- Task description -
The pictures are to be omitted when the entries are reproduced exactly.

Collected data entries:
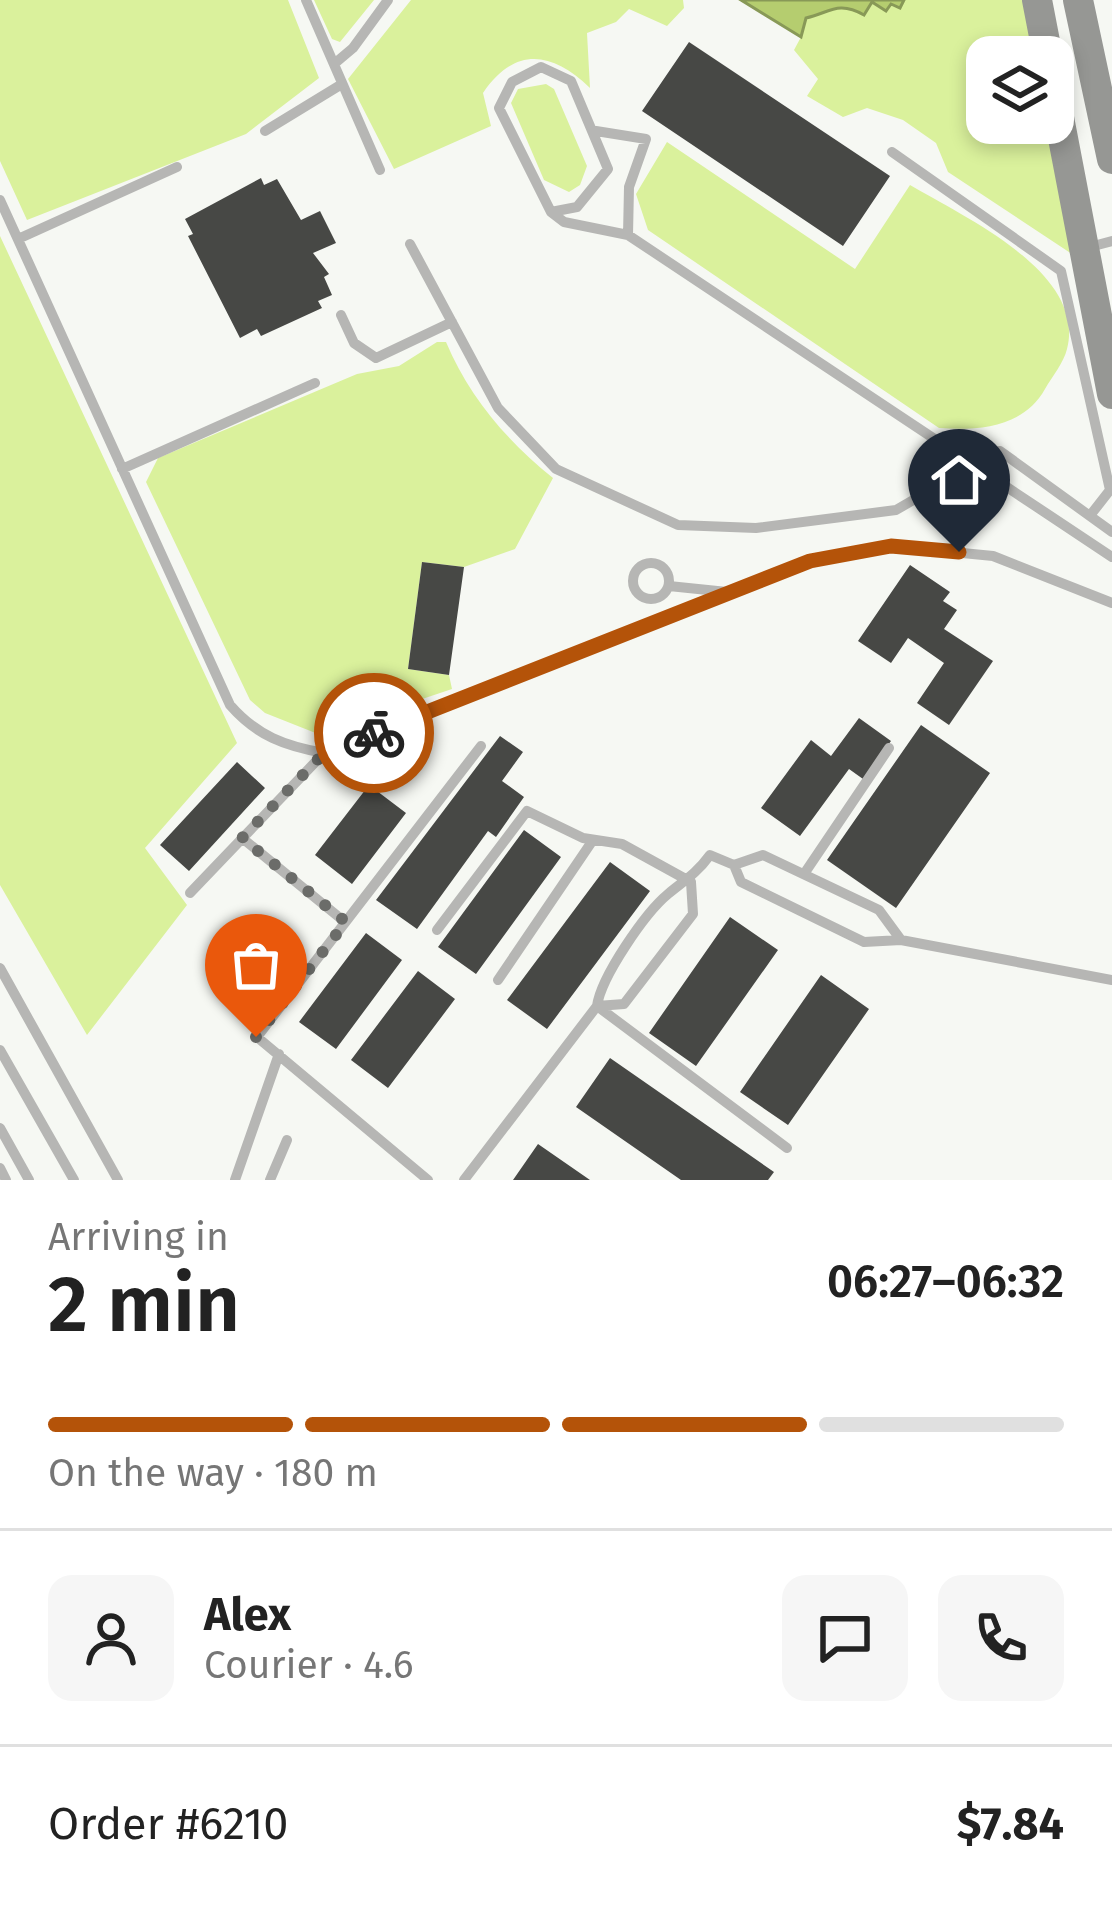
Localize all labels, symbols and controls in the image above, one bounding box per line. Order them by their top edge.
map controls [966,36,1074,144]
button: layers [966,36,1074,144]
pin [908,429,1010,552]
icon: home [926,447,992,513]
courier [314,673,434,793]
icon: bike [341,700,407,766]
pin [205,914,307,1037]
icon: bag [223,932,289,998]
text: Arriving in [48,1214,229,1260]
text: 06:27–06:32 [827,1255,1064,1309]
text: 2 min [48,1258,240,1352]
text: On the way · 180 m [48,1450,378,1496]
button: person [48,1575,174,1701]
button: chat [782,1575,908,1701]
button: phone [938,1575,1064,1701]
text: Alex [204,1588,291,1642]
text: Courier · 4.6 [204,1642,413,1688]
text: Order #6210 [48,1797,288,1851]
text: $7.84 [957,1797,1064,1851]

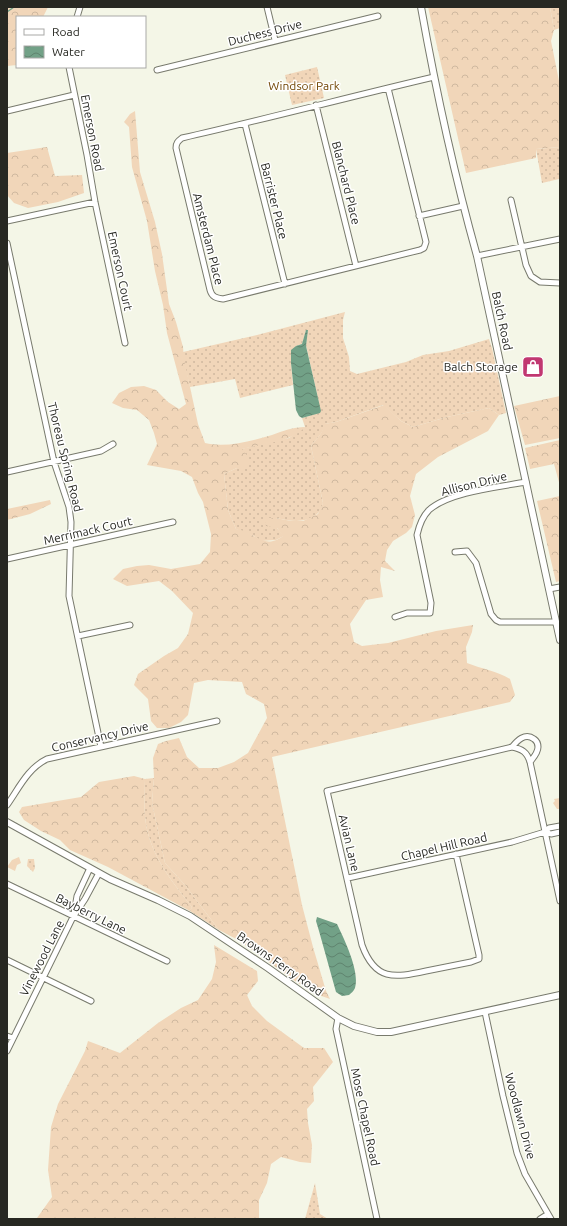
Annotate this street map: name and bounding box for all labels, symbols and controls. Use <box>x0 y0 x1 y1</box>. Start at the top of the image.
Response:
legend <box>16 16 146 68</box>
street label: Duchess Drive <box>226 17 303 48</box>
text: Road <box>52 25 80 38</box>
text: Water <box>52 45 85 58</box>
park label: Windsor Park <box>268 79 340 92</box>
street label: Emerson Road <box>79 94 106 172</box>
street label: Blanchard Place <box>330 140 363 226</box>
street label: Barrister Place <box>259 161 290 240</box>
street label: Amsterdam Place <box>191 192 226 286</box>
street label: Emerson Court <box>106 230 135 312</box>
street label: Balch Road <box>490 290 515 351</box>
shop icon: Balch Storage <box>520 354 546 380</box>
place label: Balch Storage <box>444 360 518 373</box>
street label: Thoreau Spring Road <box>46 401 85 513</box>
street label: Allison Drive <box>440 469 508 498</box>
street label: Merrimack Court <box>42 514 134 547</box>
street label: Conservancy Drive <box>50 719 150 754</box>
street label: Avian Lane <box>337 813 362 873</box>
street label: Chapel Hill Road <box>400 830 488 863</box>
street label: Bayberry Lane <box>54 891 129 936</box>
street label: Vinewood Lane <box>17 918 66 998</box>
street label: Browns Ferry Road <box>235 929 326 998</box>
street label: Mose Chapel Road <box>349 1067 382 1167</box>
street label: Woodlawn Drive <box>503 1071 538 1160</box>

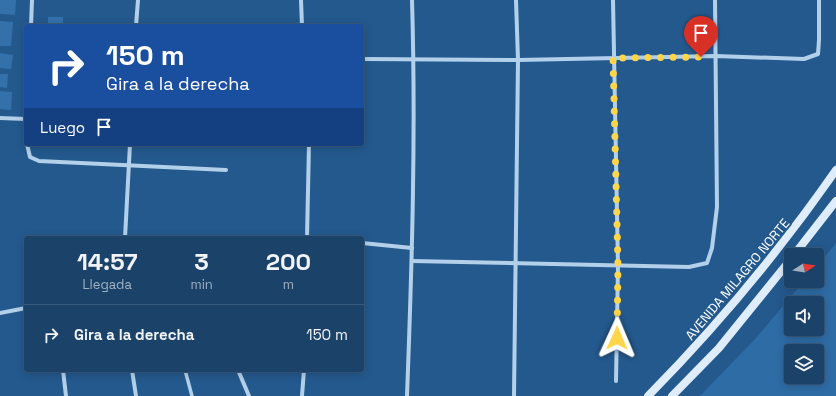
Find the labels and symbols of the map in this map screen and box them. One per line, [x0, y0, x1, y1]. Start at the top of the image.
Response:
pin [684, 16, 718, 57]
street label: AVENIDA MILAGRO NORTE [682, 215, 793, 344]
north arrow [784, 248, 824, 288]
position arrow [596, 317, 638, 359]

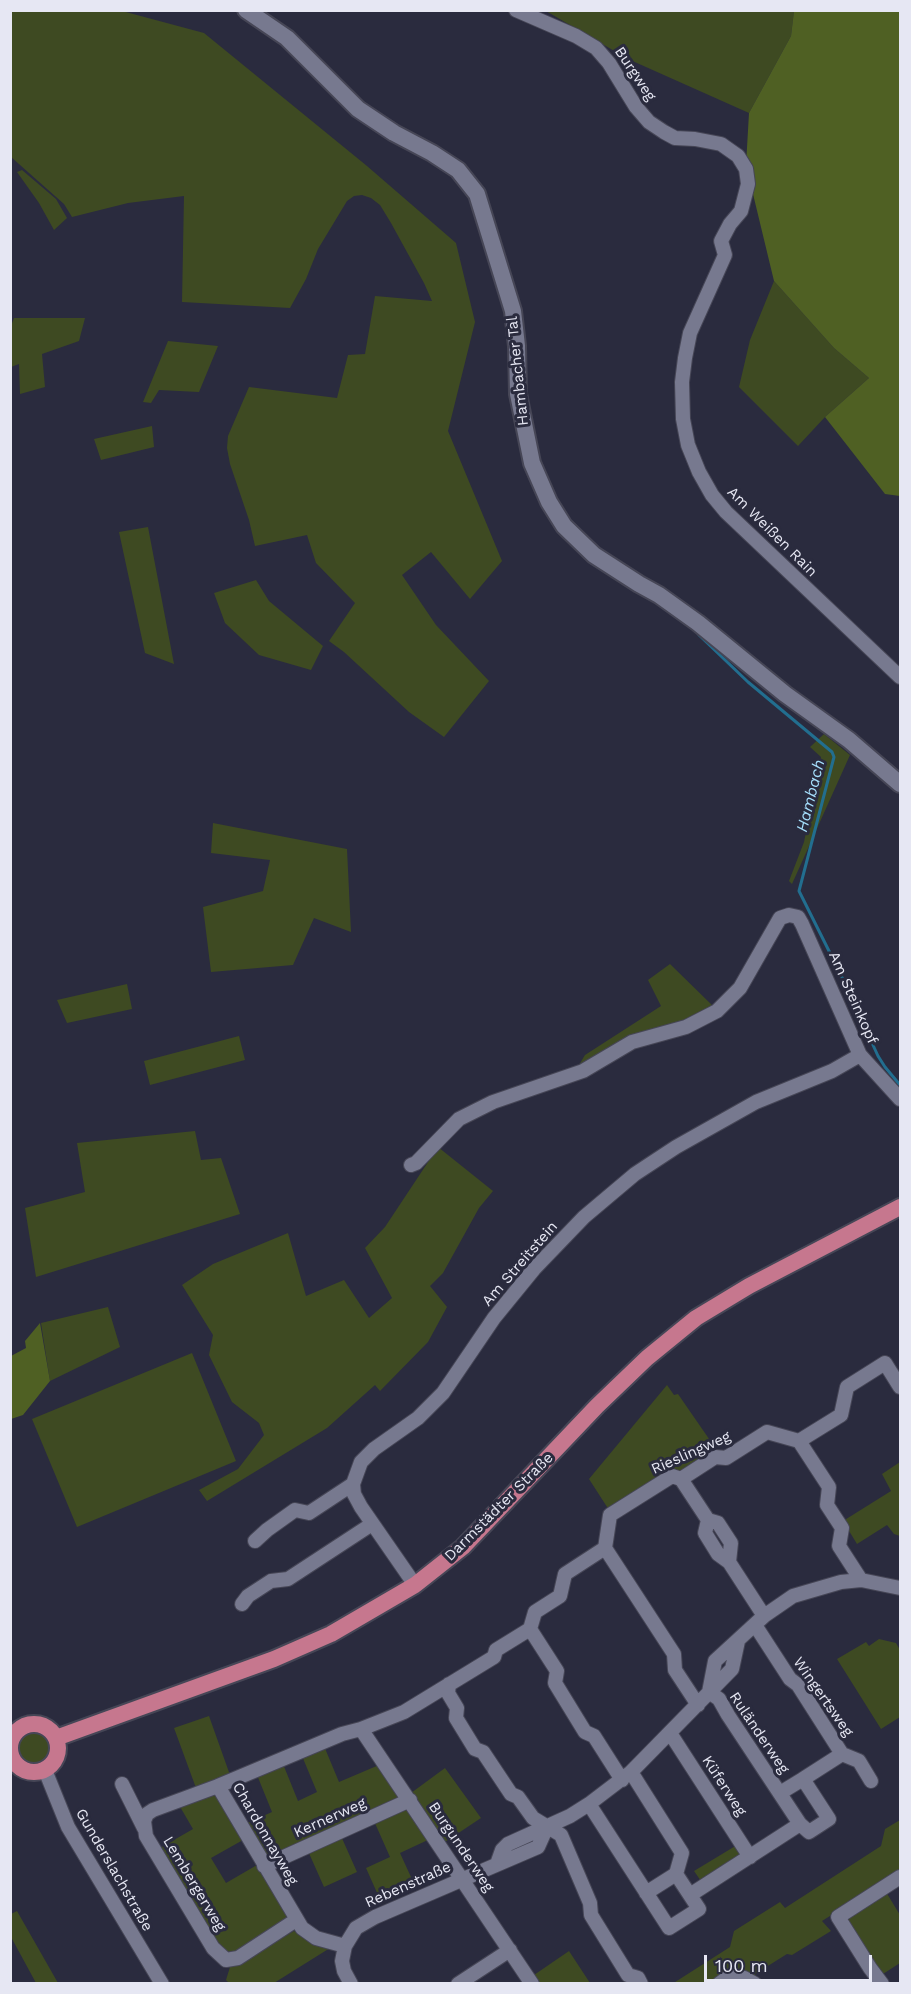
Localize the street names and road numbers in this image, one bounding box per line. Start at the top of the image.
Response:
street label: Burgweg [610,43,660,105]
street label: Hambacher Tal [503,315,533,427]
street label: Am Weißen Rain [723,483,821,581]
street label: Am Steinkopf [825,949,881,1047]
street label: Am Streitstein [478,1218,562,1310]
street label: Rieslingweg [648,1427,734,1479]
street label: Darmstädter Straße [441,1449,557,1565]
street label: Wingertsweg [789,1654,857,1740]
street label: Ruländerweg [725,1689,793,1777]
street label: Küferweg [698,1753,750,1819]
street label: Chardonnayweg [228,1779,302,1889]
street label: Kernerweg [291,1794,369,1842]
street label: Burgunderweg [424,1799,498,1895]
street label: Gunderslachstraße [72,1806,156,1934]
street label: Lembergerweg [159,1833,229,1935]
street label: Rebenstraße [362,1858,454,1912]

- Task solution -
Localize all labels, symbols and controls in the image above, one bounding box per line. Order them by their top edge.
map controls [966,36,1074,144]
button: layers [966,36,1074,144]
pin [908,429,1010,552]
icon: home [926,447,992,513]
courier [314,673,434,793]
icon: bike [341,700,407,766]
pin [205,914,307,1037]
icon: bag [223,932,289,998]
text: Arriving in [48,1214,229,1260]
text: 06:27–06:32 [827,1255,1064,1309]
text: 2 min [48,1258,240,1352]
text: On the way · 180 m [48,1450,378,1496]
button: person [48,1575,174,1701]
button: chat [782,1575,908,1701]
button: phone [938,1575,1064,1701]
text: Alex [204,1588,291,1642]
text: Courier · 4.6 [204,1642,413,1688]
text: Order #6210 [48,1797,288,1851]
text: $7.84 [957,1797,1064,1851]

Annotate this street map: name and bounding box for all labels, symbols and controls. Use <box>x0 y0 x1 y1</box>. Start at the top of the image.
Response:
legend <box>16 16 146 68</box>
street label: Duchess Drive <box>226 17 303 48</box>
text: Road <box>52 25 80 38</box>
text: Water <box>52 45 85 58</box>
park label: Windsor Park <box>268 79 340 92</box>
street label: Emerson Road <box>79 94 106 172</box>
street label: Blanchard Place <box>330 140 363 226</box>
street label: Barrister Place <box>259 161 290 240</box>
street label: Amsterdam Place <box>191 192 226 286</box>
street label: Emerson Court <box>106 230 135 312</box>
street label: Balch Road <box>490 290 515 351</box>
shop icon: Balch Storage <box>520 354 546 380</box>
place label: Balch Storage <box>444 360 518 373</box>
street label: Thoreau Spring Road <box>46 401 85 513</box>
street label: Allison Drive <box>440 469 508 498</box>
street label: Merrimack Court <box>42 514 134 547</box>
street label: Conservancy Drive <box>50 719 150 754</box>
street label: Avian Lane <box>337 813 362 873</box>
street label: Chapel Hill Road <box>400 830 488 863</box>
street label: Bayberry Lane <box>54 891 129 936</box>
street label: Vinewood Lane <box>17 918 66 998</box>
street label: Browns Ferry Road <box>235 929 326 998</box>
street label: Mose Chapel Road <box>349 1067 382 1167</box>
street label: Woodlawn Drive <box>503 1071 538 1160</box>

Find the labels and symbols of the map in this map screen and box them. One per line, [x0, y0, x1, y1]. Start at the top of the image.
Response:
pin [684, 16, 718, 57]
street label: AVENIDA MILAGRO NORTE [682, 215, 793, 344]
north arrow [784, 248, 824, 288]
position arrow [596, 317, 638, 359]

Localize the street names and road numbers in this image, one bounding box per line. Start at the top of the image.
Response:
street label: Burgweg [610,43,660,105]
street label: Hambacher Tal [503,315,533,427]
street label: Am Weißen Rain [723,483,821,581]
street label: Am Steinkopf [825,949,881,1047]
street label: Am Streitstein [478,1218,562,1310]
street label: Rieslingweg [648,1427,734,1479]
street label: Darmstädter Straße [441,1449,557,1565]
street label: Wingertsweg [789,1654,857,1740]
street label: Ruländerweg [725,1689,793,1777]
street label: Küferweg [698,1753,750,1819]
street label: Chardonnayweg [228,1779,302,1889]
street label: Kernerweg [291,1794,369,1842]
street label: Burgunderweg [424,1799,498,1895]
street label: Gunderslachstraße [72,1806,156,1934]
street label: Lembergerweg [159,1833,229,1935]
street label: Rebenstraße [362,1858,454,1912]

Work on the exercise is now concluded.